In its provider and payer vertical, DocGo continues to see substantial growth and now has more than 900,000 assigned lives since the inception of its care gap closure program, up from 700,000 just a quarter ago, Bienstock said.
That business is on track to quadruple in size over a two-year period, he said. In Q4 2023, the company completed approximately 2,500 care gap closure and transitional care management visits. A year later, in Q4 2024, the number of care gap closure and TCM visits grew to over 4,400. DocGo is now projecting to complete over 11,500 care gap closure and TCM visits by Q4 of this year.

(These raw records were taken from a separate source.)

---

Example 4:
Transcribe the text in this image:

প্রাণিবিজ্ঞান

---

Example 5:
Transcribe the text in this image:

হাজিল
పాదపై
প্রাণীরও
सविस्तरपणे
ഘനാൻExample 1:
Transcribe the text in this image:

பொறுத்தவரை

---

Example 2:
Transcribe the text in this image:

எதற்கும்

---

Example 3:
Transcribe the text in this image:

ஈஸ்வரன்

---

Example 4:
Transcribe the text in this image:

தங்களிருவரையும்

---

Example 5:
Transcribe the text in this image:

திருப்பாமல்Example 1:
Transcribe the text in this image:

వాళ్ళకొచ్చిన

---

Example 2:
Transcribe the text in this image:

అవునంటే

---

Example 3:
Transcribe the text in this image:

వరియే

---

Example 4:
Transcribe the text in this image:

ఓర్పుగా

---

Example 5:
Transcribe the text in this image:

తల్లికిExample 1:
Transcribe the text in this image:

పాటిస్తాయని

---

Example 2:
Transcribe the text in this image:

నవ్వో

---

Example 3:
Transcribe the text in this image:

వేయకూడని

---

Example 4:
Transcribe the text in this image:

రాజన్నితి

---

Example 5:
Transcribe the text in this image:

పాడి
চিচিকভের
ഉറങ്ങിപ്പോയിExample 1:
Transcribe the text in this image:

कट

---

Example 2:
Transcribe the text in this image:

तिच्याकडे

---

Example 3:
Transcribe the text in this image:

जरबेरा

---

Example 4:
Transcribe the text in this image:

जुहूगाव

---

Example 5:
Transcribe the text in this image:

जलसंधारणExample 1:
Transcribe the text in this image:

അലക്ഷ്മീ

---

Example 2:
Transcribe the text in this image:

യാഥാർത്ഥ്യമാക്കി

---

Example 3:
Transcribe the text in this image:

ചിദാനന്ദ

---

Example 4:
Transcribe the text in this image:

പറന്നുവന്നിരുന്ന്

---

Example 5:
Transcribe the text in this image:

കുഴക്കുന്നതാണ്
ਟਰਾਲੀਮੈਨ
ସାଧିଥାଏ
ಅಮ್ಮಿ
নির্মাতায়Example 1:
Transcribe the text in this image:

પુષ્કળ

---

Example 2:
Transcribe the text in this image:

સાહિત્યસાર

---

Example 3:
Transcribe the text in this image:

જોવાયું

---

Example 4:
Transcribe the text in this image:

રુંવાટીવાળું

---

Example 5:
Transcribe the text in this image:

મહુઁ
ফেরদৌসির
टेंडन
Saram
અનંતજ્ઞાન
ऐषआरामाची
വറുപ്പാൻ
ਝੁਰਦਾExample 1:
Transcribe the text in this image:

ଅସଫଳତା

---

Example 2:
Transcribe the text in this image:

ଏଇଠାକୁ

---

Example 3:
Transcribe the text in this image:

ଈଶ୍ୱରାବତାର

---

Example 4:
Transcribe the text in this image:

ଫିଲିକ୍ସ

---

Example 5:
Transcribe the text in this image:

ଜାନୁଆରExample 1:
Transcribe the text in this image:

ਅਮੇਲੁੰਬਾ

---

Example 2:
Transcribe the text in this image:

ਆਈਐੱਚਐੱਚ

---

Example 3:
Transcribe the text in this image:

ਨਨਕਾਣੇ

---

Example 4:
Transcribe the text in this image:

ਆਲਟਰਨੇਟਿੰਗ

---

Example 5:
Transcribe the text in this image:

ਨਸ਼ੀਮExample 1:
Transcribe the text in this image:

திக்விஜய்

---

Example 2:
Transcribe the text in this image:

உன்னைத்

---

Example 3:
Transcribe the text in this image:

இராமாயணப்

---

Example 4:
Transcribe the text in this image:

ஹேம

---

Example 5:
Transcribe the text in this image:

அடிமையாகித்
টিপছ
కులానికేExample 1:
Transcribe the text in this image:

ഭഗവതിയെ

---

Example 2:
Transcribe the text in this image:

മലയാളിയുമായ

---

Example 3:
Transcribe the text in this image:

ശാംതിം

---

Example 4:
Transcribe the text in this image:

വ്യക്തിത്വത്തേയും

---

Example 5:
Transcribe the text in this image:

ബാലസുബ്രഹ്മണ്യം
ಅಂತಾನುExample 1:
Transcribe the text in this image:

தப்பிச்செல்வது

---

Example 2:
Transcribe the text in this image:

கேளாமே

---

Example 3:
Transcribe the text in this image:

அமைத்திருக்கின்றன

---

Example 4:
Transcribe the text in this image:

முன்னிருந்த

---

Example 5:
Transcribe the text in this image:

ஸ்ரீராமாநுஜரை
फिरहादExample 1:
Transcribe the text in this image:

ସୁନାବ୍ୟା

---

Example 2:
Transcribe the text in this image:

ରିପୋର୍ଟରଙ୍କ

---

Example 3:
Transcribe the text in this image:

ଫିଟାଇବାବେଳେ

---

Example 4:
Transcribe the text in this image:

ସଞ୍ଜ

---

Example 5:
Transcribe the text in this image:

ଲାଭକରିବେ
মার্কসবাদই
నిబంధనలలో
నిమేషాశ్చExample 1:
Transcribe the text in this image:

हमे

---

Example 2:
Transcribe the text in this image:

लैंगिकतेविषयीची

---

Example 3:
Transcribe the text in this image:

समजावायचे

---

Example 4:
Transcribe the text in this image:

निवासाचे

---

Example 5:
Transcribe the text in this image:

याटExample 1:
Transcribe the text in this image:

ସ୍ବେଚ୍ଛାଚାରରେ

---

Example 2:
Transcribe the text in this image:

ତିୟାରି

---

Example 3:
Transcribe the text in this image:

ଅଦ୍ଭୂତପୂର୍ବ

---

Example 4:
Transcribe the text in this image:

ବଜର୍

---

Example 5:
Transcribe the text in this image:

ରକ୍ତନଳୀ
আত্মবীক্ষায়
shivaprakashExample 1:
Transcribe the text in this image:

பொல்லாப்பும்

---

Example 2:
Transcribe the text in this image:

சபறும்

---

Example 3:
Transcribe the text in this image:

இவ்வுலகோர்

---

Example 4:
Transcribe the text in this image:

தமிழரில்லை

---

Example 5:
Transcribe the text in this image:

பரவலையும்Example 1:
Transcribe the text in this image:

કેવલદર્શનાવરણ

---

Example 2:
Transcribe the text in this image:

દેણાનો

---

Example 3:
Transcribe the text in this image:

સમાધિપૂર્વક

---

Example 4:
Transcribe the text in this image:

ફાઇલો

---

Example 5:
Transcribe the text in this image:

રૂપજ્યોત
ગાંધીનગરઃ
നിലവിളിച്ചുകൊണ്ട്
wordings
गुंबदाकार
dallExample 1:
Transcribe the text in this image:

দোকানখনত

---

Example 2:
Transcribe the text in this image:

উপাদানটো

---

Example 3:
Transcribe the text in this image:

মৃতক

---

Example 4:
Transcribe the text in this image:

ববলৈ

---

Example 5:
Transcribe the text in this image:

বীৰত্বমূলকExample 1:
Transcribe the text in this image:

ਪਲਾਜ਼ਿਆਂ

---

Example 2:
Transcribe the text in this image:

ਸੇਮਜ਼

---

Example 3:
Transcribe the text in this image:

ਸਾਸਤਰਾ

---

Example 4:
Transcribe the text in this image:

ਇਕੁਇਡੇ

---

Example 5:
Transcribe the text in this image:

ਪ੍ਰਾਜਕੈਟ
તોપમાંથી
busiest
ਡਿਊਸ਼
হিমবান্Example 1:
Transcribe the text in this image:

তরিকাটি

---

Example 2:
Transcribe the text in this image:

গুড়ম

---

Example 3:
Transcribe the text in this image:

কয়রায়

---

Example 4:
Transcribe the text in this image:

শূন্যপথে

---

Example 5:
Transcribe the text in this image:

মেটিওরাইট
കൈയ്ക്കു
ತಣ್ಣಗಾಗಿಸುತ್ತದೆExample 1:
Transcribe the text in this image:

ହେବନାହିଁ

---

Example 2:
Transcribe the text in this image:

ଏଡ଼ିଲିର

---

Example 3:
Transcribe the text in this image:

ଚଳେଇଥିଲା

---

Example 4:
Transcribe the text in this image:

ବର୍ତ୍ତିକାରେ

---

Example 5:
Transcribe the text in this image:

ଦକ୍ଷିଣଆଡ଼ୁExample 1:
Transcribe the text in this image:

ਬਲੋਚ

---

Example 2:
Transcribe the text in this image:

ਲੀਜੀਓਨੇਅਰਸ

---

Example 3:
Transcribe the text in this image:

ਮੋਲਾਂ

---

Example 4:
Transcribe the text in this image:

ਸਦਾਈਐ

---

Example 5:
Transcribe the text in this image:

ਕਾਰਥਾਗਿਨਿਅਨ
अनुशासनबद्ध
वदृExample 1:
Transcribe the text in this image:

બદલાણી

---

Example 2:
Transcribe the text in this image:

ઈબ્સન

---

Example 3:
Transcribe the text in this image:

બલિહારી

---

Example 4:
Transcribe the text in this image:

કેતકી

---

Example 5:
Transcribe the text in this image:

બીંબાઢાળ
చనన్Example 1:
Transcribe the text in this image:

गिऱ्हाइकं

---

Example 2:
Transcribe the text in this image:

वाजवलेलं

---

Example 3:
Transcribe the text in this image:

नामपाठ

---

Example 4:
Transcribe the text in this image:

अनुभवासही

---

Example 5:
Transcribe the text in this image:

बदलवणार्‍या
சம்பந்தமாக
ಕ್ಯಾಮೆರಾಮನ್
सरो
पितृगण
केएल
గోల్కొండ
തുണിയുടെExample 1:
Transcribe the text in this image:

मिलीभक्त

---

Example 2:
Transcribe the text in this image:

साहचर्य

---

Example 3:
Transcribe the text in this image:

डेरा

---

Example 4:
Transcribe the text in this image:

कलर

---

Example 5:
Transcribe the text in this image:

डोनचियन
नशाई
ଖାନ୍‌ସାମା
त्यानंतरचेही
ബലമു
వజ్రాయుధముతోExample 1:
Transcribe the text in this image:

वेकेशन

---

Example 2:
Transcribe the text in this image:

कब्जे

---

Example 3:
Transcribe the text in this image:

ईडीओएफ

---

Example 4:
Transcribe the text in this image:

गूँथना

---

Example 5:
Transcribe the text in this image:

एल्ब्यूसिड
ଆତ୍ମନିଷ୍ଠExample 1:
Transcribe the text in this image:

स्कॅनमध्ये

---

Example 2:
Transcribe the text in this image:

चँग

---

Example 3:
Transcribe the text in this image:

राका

In February, the company acquired PTI Health, a mobile lab collection and phlebotomy services company, to expand its in-home healthcare services. In 2024, DocGo completed 144 primary care visits, and that number is expected to grow to 10,000 this year and over 40,000 in 2026, Bienstock noted.
PTI Health is on track to complete over 125,000 blood draws in patient homes in 2025 and projected to exceed 200,000 in 2026. "All told, between our care gap program, PCP and mobile lab businesses, we expect to visit over 150,000 patients in their homes this year," Bienstock said.
The company's care gap closure PCP programs help health plans reduce healthcare spending by reducing readmissions and hospitalizations and also helps plans to address quality metrics, executives said.
The company's migrant-related work peaked in the fourth quarter of 2023 and the first quarter of 2024 and began to wind down in May 2024 with the exit from the New York City-based sites, executives said. The remaining migrant work with New York City Health and Hospitals is expected to be substantially completed by the midpoint of this year, CFO Norman Rosenberg said on the Q1 earnings call.
"We continue to expect approximately $225 million in revenue from our medical transportation services, $50 million from our payer and providers and $50 million from our remaining migrant services health care work, all unchanged from our previous expectations," Bienstock said.
The company revised its 2025 guidance from $410 million to $450 million in revenue with a 5% adjusted EBITDA margin to $300 million to $330 million with an expected adjusted EBITDA loss of $20 million to $30 million.